What is being asked:
Reproduce verbatim the portion of the items that begins with the line containing "her allow for" and ends with the line containing "Add to Cart", including both of those lines. Omit the pictures from your output.

Exercise materials:
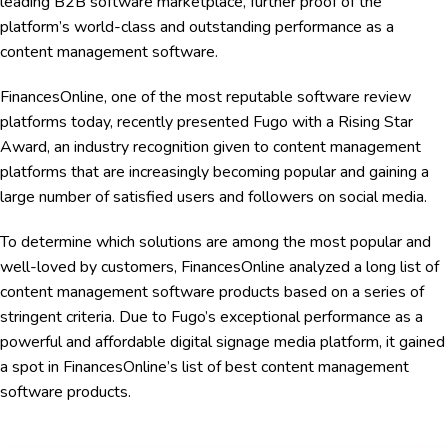
leading B2B software marketplace, further proof of the
platform’s world-class and outstanding performance as a
content management software.
FinancesOnline, one of the most reputable software review
platforms today, recently presented Fugo with a Rising Star
Award, an industry recognition given to content management
platforms that are increasingly becoming popular and gaining a
large number of satisfied users and followers on social media.
To determine which solutions are among the most popular and
well-loved by customers, FinancesOnline analyzed a long list of
content management software products based on a series of
stringent criteria. Due to Fugo’s exceptional performance as a
powerful and affordable digital signage media platform, it gained
a spot in FinancesOnline’s list of best content management
software products.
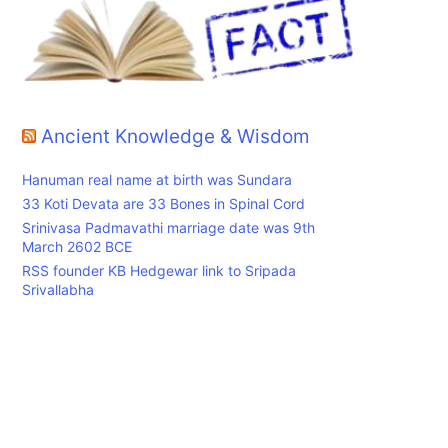
Ancient Knowledge & Wisdom
Hanuman real name at birth was Sundara
33 Koti Devata are 33 Bones in Spinal Cord
Srinivasa Padmavathi marriage date was 9th
March 2602 BCE
RSS founder KB Hedgewar link to Sripada
Srivallabha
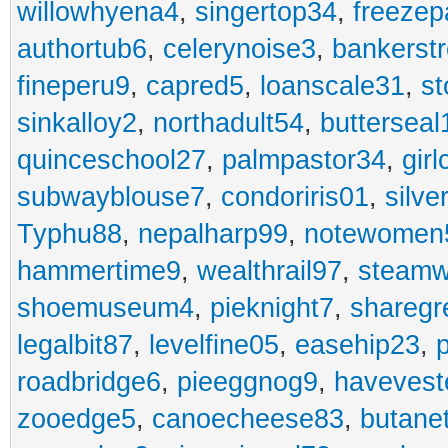
willowhyena4
,
singertop34
,
freezep
authortub6
,
celerynoise3
,
bankerst
fineperu9
,
capred5
,
loanscale31
,
st
sinkalloy2
,
northadult54
,
butterseal
quinceschool27
,
palmpastor34
,
gir
subwayblouse7
,
condoriris01
,
silve
Typhu88
,
nepalharp99
,
notewomen
hammertime9
,
wealthrail97
,
steam
shoemuseum4
,
pieknight7
,
sharegr
legalbit87
,
levelfine05
,
easehip23
,
roadbridge6
,
pieeggnog9
,
havevest
zooedge5
,
canoecheese83
,
butane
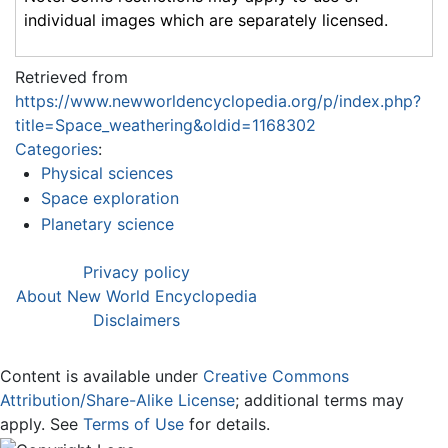
individual images which are separately licensed.
Retrieved from
https://www.newworldencyclopedia.org/p/index.php?
title=Space_weathering&oldid=1168302
Categories
:
Physical sciences
Space exploration
Planetary science
Privacy policy
About New World Encyclopedia
Disclaimers
Content is available under
Creative Commons
Attribution/Share-Alike License
; additional terms may
apply. See
Terms of Use
for details.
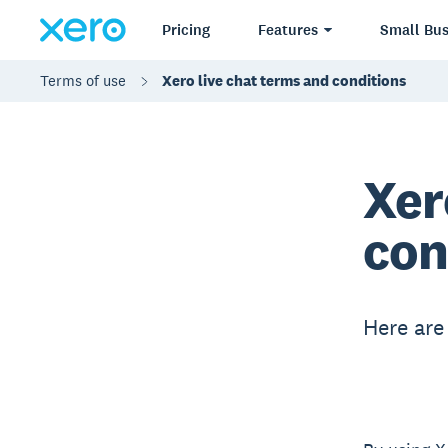
Pricing
Features
Small Bus
Terms of use
Xero live chat terms and conditions
Xer
con
Here are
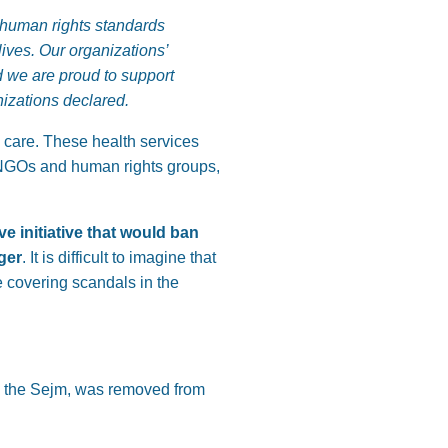
n human rights standards
ives. Our organizations’
nd we are proud to support
izations declared.
ve care. These health services
y NGOs and human rights groups,
e initiative that would ban
nger
. It is difficult to imagine that
se covering scandals in the
in the Sejm, was removed from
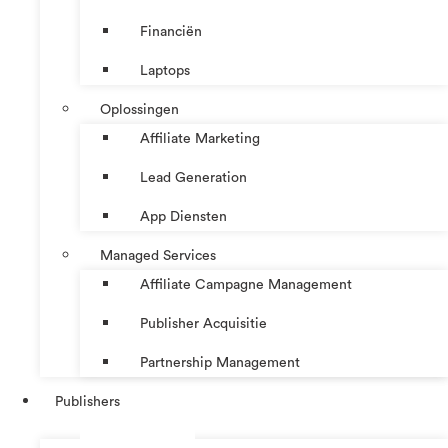
Financiën
Laptops
Oplossingen
Affiliate Marketing
Lead Generation
App Diensten
Managed Services
Affiliate Campagne Management
Publisher Acquisitie
Partnership Management
Publishers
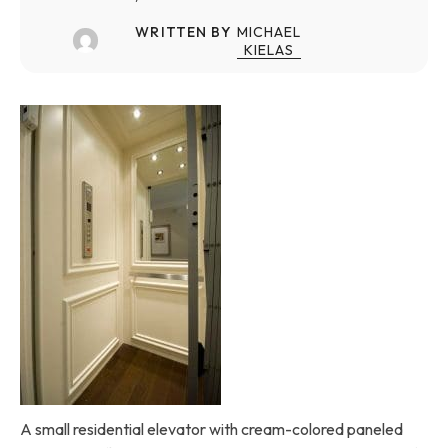
WRITTEN BY
MICHAEL
KIELAS
A small residential elevator with cream-colored paneled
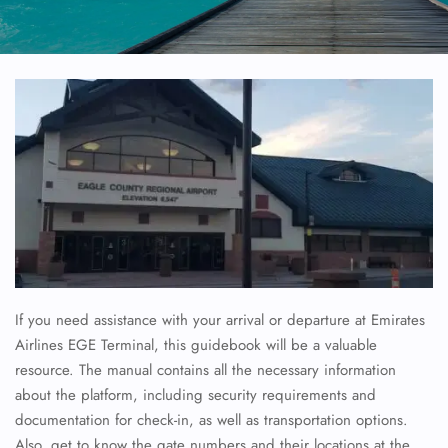
If you need assistance with your arrival or departure at Emirates
Airlines EGE Terminal, this guidebook will be a valuable
resource. The manual contains all the necessary information
about the platform, including security requirements and
documentation for check-in, as well as transportation options.
Also, get to know the gate numbers and their locations at the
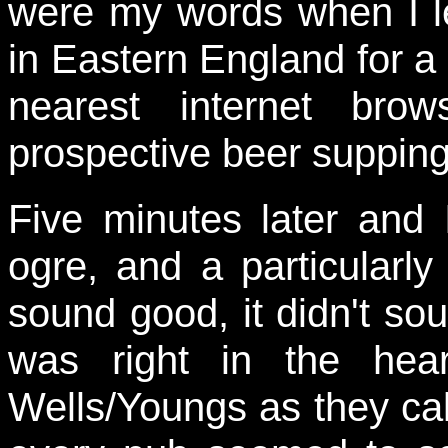
were my words when I le
in Eastern England for a 
nearest internet br
prospective beer supping
Five minutes later and
ogre, and a particularly 
sound good, it didn't so
was right in the hear
Wells/Youngs as they ca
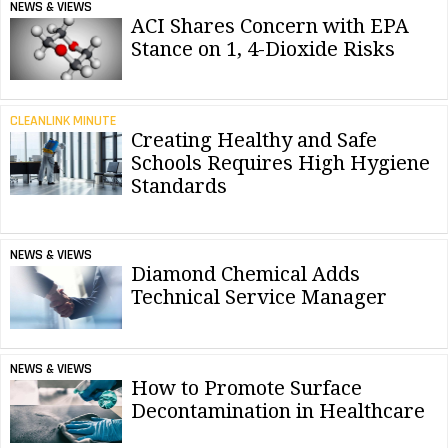
NEWS & VIEWS
ACI Shares Concern with EPA
Stance on 1, 4-Dioxide Risks
CLEANLINK MINUTE
Creating Healthy and Safe
Schools Requires High Hygiene
Standards
NEWS & VIEWS
Diamond Chemical Adds
Technical Service Manager
NEWS & VIEWS
How to Promote Surface
Decontamination in Healthcare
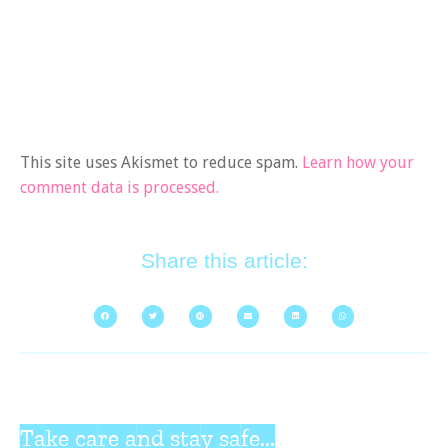
This site uses Akismet to reduce spam.
Learn how your
comment data is processed.
Share this article:
Take care and stay safe...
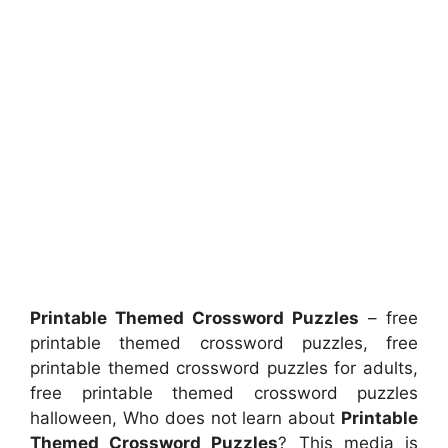
Printable Themed Crossword Puzzles
– free
printable themed crossword puzzles, free
printable themed crossword puzzles for adults,
free printable themed crossword puzzles
halloween, Who does not learn about
Printable
Themed Crossword Puzzles
? This media is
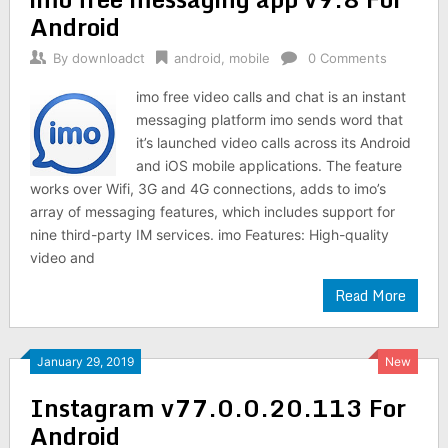
Android
By
downloadct
android
,
mobile
0 Comments
imo free video calls and chat is an instant
messaging platform imo sends word that
it’s launched video calls across its Android
and iOS mobile applications. The feature
works over Wifi, 3G and 4G connections, adds to imo’s
array of messaging features, which includes support for
nine third-party IM services. imo Features: High-quality
video and
Read More
January 29, 2019
New
Instagram v77.0.0.20.113 For
Android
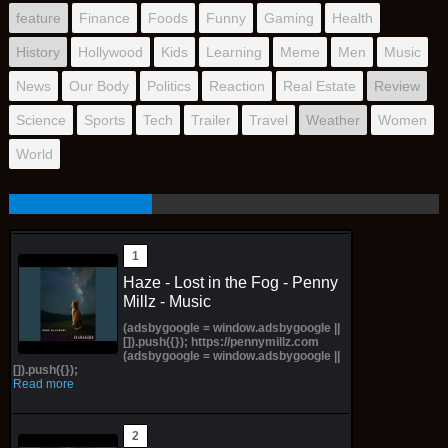
feature
Finance
Foods
Funny
Gaming
Health
History
Hollywood
Kids
Learning
Meme
Men
Music
News
Our Body
Politics
Reaction
Real Estate
Review
Science
Sports
Tech
Trailer
Travel
Weather
Women
World
Haze - Lost in the Fog - Penny
Millz - Music
(adsbygoogle = window.adsbygoogle ||
[]).push({}); https://pennymillz.com
(adsbygoogle = window.adsbygoogle ||
[]).push({});
Read more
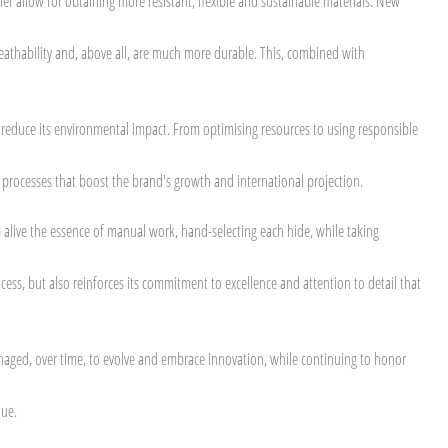
her allow for obtaining more resistant, flexible and sustainable materials. New
 breathability and, above all, are much more durable. This, combined with
 reduce its environmental impact. From optimising resources to using responsible
n processes that boost the brand's growth and international projection.
 alive the essence of manual work, hand-selecting each hide, while taking
ess, but also reinforces its commitment to excellence and attention to detail that
managed, over time, to evolve and embrace innovation, while continuing to honor
que.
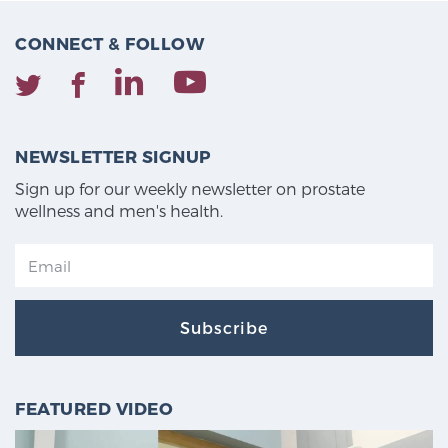
CONNECT & FOLLOW
NEWSLETTER SIGNUP
Sign up for our weekly newsletter on prostate
wellness and men's health.
Subscribe
FEATURED VIDEO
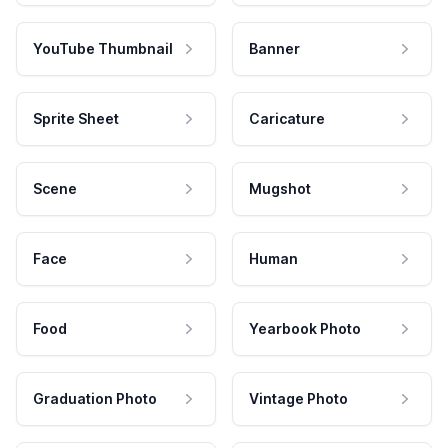
YouTube Thumbnail
Banner
Sprite Sheet
Caricature
Scene
Mugshot
Face
Human
Food
Yearbook Photo
Graduation Photo
Vintage Photo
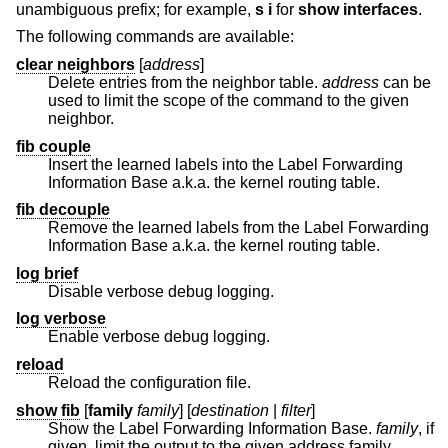
unambiguous prefix; for example,
s i
for
show interfaces
.
The following commands are available:
clear neighbors
[
address
]
Delete entries from the neighbor table.
address
can be
used to limit the scope of the command to the given
neighbor.
fib couple
Insert the learned labels into the Label Forwarding
Information Base a.k.a. the kernel routing table.
fib decouple
Remove the learned labels from the Label Forwarding
Information Base a.k.a. the kernel routing table.
log brief
Disable verbose debug logging.
log verbose
Enable verbose debug logging.
reload
Reload the configuration file.
show fib
[
family
family
] [
destination
|
filter
]
Show the Label Forwarding Information Base.
family
, if
given, limit the output to the given address family.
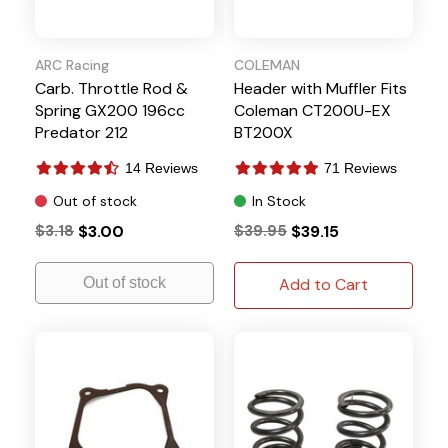
ARC Racing
COLEMAN
Carb. Throttle Rod &
Header with Muffler Fits
Spring GX200 196cc
Coleman CT200U-EX
Predator 212
BT200X
14 Reviews
71 Reviews
Out of stock
In Stock
$3.18
$3.00
$39.95
$39.15
Out of stock
Add to Cart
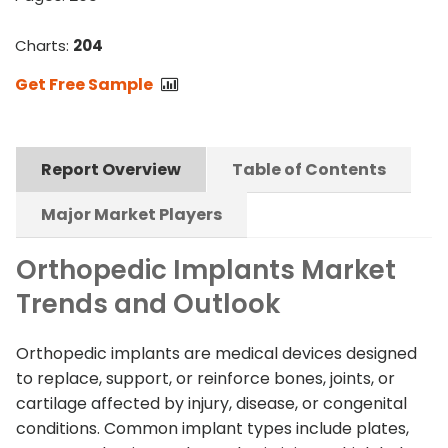
Charts:
204
Get Free Sample
Report Overview
Table of Contents
Major Market Players
Orthopedic Implants Market
Trends and Outlook
Orthopedic implants are medical devices designed
to replace, support, or reinforce bones, joints, or
cartilage affected by injury, disease, or congenital
conditions. Common implant types include plates,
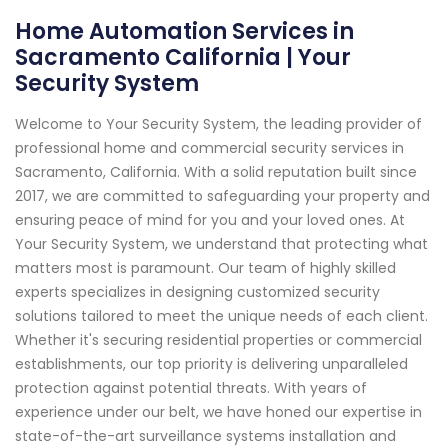
Home Automation Services in
Sacramento California | Your
Security System
Welcome to Your Security System, the leading provider of
professional home and commercial security services in
Sacramento, California. With a solid reputation built since
2017, we are committed to safeguarding your property and
ensuring peace of mind for you and your loved ones. At
Your Security System, we understand that protecting what
matters most is paramount. Our team of highly skilled
experts specializes in designing customized security
solutions tailored to meet the unique needs of each client.
Whether it's securing residential properties or commercial
establishments, our top priority is delivering unparalleled
protection against potential threats. With years of
experience under our belt, we have honed our expertise in
state-of-the-art surveillance systems installation and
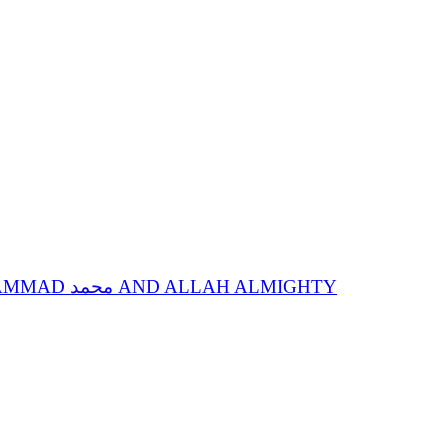
SPIRITUAL STATIONS OF ANNIHILATION IN SPIRITUAL GUIDE, SACRED NAME MOHAMMAD محمد AND ALLAH ALMIGHTY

Response box:
her allow for obtaining more resistant, flexible and sustainable materials. New
 breathability and, above all, are much more durable. This, combined with
 reduce its environmental impact. From optimising resources to using responsible
n processes that boost the brand's growth and international projection.
 alive the essence of manual work, hand-selecting each hide, while taking
ess, but also reinforces its commitment to excellence and attention to detail that
managed, over time, to evolve and embrace innovation, while continuing to honor
que.
CONNECT & FOLLOW
NEWSLETTER SIGNUP
Sign up for our weekly newsletter on prostate
wellness and men's health.
Subscribe
FEATURED VIDEO
YouTube Thumbnail
Banner
Sprite Sheet
Caricature
Scene
Mugshot
Face
Human
Food
Yearbook Photo
Graduation Photo
Vintage Photo
unambiguous prefix; for example,
s i
for
show interfaces
.
The following commands are available:
clear neighbors
[
address
]
Delete entries from the neighbor table.
address
can be
used to limit the scope of the command to the given
neighbor.
fib couple
Insert the learned labels into the Label Forwarding
Information Base a.k.a. the kernel routing table.
fib decouple
Remove the learned labels from the Label Forwarding
Information Base a.k.a. the kernel routing table.
log brief
Disable verbose debug logging.
log verbose
Enable verbose debug logging.
reload
Reload the configuration file.
show fib
[
family
family
] [
destination
|
filter
]
Show the Label Forwarding Information Base.
family
, if
given, limit the output to the given address family.
ARC Racing
COLEMAN
Carb. Throttle Rod &
Header with Muffler Fits
Spring GX200 196cc
Coleman CT200U-EX
Predator 212
BT200X
14 Reviews
71 Reviews
Out of stock
In Stock
$3.18
$3.00
$39.95
$39.15
Out of stock
Add to Cart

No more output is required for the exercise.